More recently, Volokh investigated the disturbing possibility that some reputation management companies are using fake plaintiffs to sue fake defendants for libel, so the two parties can then agree to a court injunction in which the defendant agrees to remove comments or other postings on the internet.

In the United States, Google will delist a webpage when a court has weighed in. Working with Paul Alan Levy, a lawyer with the litigation group at Public Citizen, Volokh found more than 25 of these suits around the country, including some in which reader comments were faked as pretext for targeting webpages as defamatory.

Jonathan Zittrain

Jonathan Zittrain. Photograph by Arnold Adler.

“The court doesn’t expect a fake lawsuit because you can’t get real money from a fake defendant,” says Volokh, who has written extensively about the problem on his blog, The Volokh Conspiracy. “The court sees a stipulation by the supposed defendant and often rubber-stamps it with an order that Google then implements. That’s a serious problem not just for the right to be forgotten but for defamation law itself.”

In a case of more customary abuse of process, a federal court threw out a lawsuit in August 2016 by a man who claimed that potential employers didn’t hire him because they learned online of his patterns of suing other employers. He claimed that online search providers, such as Google, Microsoft and several others, killed his chances of being hired because searches under his name turned up information about that litigiousness.

The court in the Western District of Pennsylvania signed off on a magistrate judge’s recommendation and report, in Despot v. Baltimore Life Insurance Co., which noted that the man had a “pattern of filing conclusory complaints against former and prospective employers,” and that because of his history in the federal courts, “his pro se status does not save his complaint.”

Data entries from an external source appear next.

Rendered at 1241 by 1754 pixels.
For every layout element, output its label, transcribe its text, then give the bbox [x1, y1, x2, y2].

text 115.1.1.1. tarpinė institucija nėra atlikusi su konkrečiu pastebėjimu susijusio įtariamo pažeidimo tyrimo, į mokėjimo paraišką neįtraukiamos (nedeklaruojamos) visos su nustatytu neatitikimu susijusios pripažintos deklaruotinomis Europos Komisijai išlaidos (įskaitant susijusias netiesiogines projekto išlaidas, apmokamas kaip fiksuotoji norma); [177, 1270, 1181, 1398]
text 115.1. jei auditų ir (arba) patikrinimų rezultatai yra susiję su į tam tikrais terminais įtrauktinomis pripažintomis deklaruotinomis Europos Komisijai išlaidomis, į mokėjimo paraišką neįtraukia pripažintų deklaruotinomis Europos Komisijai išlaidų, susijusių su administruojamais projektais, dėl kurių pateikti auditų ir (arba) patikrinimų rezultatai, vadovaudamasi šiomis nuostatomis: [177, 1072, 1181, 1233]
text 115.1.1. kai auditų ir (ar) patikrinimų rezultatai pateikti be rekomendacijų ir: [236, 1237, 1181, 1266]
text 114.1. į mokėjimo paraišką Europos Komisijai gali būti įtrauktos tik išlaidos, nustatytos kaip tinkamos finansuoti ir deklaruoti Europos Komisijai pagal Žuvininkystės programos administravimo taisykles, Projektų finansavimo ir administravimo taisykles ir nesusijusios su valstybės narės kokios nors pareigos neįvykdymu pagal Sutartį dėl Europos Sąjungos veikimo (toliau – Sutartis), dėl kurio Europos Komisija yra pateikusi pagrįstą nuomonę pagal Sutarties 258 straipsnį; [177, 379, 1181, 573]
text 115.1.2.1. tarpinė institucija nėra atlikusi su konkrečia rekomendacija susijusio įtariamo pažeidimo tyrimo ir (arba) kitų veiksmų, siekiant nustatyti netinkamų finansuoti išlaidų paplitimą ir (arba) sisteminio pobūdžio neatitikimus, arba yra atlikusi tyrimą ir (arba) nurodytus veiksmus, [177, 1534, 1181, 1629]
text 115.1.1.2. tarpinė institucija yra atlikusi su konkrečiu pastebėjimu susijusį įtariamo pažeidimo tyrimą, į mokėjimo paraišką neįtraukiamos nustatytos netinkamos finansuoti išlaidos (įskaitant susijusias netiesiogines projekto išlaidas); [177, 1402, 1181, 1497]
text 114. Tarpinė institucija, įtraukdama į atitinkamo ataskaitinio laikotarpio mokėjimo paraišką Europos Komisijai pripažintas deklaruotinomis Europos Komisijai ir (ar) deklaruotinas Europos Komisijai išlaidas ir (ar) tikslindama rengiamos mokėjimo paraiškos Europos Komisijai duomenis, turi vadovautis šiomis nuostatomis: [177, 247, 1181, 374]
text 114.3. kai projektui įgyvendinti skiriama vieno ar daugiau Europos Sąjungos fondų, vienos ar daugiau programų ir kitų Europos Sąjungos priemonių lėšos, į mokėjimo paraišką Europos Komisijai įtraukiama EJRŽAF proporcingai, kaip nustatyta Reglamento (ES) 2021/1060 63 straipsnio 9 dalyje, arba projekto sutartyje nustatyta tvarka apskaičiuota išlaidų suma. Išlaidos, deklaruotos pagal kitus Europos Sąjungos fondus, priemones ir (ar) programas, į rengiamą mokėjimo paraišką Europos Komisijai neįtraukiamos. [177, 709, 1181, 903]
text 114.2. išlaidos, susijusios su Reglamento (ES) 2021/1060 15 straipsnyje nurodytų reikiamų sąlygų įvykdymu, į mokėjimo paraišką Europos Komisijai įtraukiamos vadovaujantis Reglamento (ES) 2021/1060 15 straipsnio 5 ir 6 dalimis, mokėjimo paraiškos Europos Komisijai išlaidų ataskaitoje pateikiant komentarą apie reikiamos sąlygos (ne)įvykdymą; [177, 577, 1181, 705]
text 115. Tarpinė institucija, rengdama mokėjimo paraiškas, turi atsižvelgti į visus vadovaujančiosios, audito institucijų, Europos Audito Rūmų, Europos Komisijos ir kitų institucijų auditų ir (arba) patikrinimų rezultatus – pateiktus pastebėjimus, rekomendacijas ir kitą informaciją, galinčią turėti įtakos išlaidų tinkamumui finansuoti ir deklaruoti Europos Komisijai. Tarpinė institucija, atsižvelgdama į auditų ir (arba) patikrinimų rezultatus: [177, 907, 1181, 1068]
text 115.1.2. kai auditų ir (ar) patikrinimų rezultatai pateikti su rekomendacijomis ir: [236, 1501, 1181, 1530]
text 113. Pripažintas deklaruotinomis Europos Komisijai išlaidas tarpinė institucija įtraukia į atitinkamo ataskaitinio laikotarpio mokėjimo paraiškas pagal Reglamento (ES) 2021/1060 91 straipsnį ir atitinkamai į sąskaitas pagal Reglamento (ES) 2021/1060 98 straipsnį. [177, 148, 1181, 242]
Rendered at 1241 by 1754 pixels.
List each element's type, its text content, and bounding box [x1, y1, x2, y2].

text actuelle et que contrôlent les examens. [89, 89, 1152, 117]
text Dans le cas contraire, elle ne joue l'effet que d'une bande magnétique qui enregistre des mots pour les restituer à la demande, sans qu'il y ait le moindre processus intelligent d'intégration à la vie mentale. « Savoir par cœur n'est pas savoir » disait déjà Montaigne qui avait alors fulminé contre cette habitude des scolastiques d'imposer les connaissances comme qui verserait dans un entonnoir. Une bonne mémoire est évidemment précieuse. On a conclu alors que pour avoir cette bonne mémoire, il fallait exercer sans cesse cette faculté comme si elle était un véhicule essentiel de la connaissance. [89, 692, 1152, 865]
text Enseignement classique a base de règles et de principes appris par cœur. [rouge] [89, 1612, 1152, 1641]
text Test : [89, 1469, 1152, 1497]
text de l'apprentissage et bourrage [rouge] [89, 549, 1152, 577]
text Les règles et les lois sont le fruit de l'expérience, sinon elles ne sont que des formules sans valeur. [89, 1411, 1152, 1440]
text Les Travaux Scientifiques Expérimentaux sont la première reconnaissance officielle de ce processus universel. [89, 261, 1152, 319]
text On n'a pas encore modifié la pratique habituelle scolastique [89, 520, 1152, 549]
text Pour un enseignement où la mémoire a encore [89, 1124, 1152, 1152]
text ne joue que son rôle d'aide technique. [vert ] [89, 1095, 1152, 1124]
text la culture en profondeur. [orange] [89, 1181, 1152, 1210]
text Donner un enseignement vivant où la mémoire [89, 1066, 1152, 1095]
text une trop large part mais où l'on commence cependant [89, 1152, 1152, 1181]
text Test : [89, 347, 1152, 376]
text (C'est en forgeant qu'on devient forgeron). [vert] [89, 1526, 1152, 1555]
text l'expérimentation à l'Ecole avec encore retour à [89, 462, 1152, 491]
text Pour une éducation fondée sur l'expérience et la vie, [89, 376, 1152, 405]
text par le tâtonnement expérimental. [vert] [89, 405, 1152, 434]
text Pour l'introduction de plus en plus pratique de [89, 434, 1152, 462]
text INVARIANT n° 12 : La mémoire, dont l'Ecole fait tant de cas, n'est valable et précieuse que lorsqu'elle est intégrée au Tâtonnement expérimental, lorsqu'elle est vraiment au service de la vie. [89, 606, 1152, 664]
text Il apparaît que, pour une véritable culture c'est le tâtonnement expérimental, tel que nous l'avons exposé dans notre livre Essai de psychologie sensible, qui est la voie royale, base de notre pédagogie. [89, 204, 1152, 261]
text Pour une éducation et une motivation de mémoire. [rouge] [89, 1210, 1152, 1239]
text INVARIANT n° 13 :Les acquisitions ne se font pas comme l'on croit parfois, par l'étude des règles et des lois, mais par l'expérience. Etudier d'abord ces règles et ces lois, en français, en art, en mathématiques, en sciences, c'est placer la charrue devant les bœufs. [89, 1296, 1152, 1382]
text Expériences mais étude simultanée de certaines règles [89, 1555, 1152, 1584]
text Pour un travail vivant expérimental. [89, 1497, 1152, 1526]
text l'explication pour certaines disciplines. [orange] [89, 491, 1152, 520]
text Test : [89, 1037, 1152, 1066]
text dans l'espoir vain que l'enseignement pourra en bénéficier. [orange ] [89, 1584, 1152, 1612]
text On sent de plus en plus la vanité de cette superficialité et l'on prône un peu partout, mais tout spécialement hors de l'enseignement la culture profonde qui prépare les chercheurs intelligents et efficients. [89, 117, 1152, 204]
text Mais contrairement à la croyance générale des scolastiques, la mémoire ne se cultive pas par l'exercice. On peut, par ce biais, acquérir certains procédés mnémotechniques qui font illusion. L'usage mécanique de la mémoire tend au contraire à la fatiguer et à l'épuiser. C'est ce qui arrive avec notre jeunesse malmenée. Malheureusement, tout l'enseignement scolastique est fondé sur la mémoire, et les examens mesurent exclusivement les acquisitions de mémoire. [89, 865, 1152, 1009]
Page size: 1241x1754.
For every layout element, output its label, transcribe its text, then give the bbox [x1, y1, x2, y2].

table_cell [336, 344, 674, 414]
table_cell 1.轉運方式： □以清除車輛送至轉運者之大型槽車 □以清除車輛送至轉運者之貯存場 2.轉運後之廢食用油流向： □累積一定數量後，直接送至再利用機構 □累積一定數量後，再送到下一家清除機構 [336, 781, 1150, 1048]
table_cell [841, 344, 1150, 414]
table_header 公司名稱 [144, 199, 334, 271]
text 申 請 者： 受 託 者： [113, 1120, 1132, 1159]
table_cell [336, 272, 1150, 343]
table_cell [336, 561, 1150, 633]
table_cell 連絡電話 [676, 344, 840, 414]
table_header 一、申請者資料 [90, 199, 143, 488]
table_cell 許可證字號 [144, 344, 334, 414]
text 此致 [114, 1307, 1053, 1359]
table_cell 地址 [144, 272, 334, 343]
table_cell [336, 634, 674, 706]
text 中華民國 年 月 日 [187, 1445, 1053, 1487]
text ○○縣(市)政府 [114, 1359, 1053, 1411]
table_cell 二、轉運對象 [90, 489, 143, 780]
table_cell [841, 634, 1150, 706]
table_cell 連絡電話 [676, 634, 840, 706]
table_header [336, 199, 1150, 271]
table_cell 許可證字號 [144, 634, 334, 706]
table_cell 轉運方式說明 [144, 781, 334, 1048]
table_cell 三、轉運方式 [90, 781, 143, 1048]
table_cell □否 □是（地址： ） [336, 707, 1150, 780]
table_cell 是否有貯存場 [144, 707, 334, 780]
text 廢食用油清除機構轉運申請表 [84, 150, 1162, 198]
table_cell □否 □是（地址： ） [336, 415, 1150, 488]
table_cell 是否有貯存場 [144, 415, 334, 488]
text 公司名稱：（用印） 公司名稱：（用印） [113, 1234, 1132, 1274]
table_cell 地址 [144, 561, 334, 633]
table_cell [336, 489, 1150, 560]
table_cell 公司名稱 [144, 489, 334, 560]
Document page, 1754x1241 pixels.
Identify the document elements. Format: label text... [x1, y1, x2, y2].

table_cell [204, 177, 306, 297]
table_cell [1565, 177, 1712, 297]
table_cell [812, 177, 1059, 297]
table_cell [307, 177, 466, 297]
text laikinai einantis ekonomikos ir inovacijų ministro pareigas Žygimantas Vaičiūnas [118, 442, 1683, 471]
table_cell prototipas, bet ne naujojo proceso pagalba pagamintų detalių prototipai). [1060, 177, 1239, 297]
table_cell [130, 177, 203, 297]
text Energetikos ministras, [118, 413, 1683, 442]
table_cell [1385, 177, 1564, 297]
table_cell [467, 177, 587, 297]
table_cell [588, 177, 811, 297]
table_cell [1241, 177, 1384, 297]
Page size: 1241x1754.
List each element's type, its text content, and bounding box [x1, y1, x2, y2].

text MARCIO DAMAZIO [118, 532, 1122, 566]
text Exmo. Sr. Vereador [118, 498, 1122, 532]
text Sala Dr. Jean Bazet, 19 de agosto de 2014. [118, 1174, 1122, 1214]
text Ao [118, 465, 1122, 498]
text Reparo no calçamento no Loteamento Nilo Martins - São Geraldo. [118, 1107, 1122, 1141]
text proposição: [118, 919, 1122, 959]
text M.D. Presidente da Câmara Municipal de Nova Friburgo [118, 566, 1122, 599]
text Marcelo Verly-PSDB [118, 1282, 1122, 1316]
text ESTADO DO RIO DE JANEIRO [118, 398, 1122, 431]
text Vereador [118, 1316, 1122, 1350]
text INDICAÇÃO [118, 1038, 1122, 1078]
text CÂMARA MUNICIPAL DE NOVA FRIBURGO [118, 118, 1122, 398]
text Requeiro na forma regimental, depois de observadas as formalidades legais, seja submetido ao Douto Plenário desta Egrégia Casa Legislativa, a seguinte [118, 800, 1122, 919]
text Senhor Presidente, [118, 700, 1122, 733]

Sham lawsuits and unfounded ones are to be expected in the debate now underway in the United States regarding the right to be forgotten. The issues are complex, and the solutions are never easy.

“The main idea I try to get across is that there are going to be a lot of close calls, but there should not be in American law a blanket denial or a refusal of a right to be forgotten,” says Frank Pasquale, a professor at the University of Maryland Francis King Carey School of Law who specializes in the social implications of information technology.

Given our First Amendment and the underlying reverence for free speech, the path forward will be winding and largely ad hoc, albeit with attempts to formalize policy, as with the special committee at the Tampa Bay Times. But new norms surely will develop as speech and privacy find a balance in response to disruptive technology.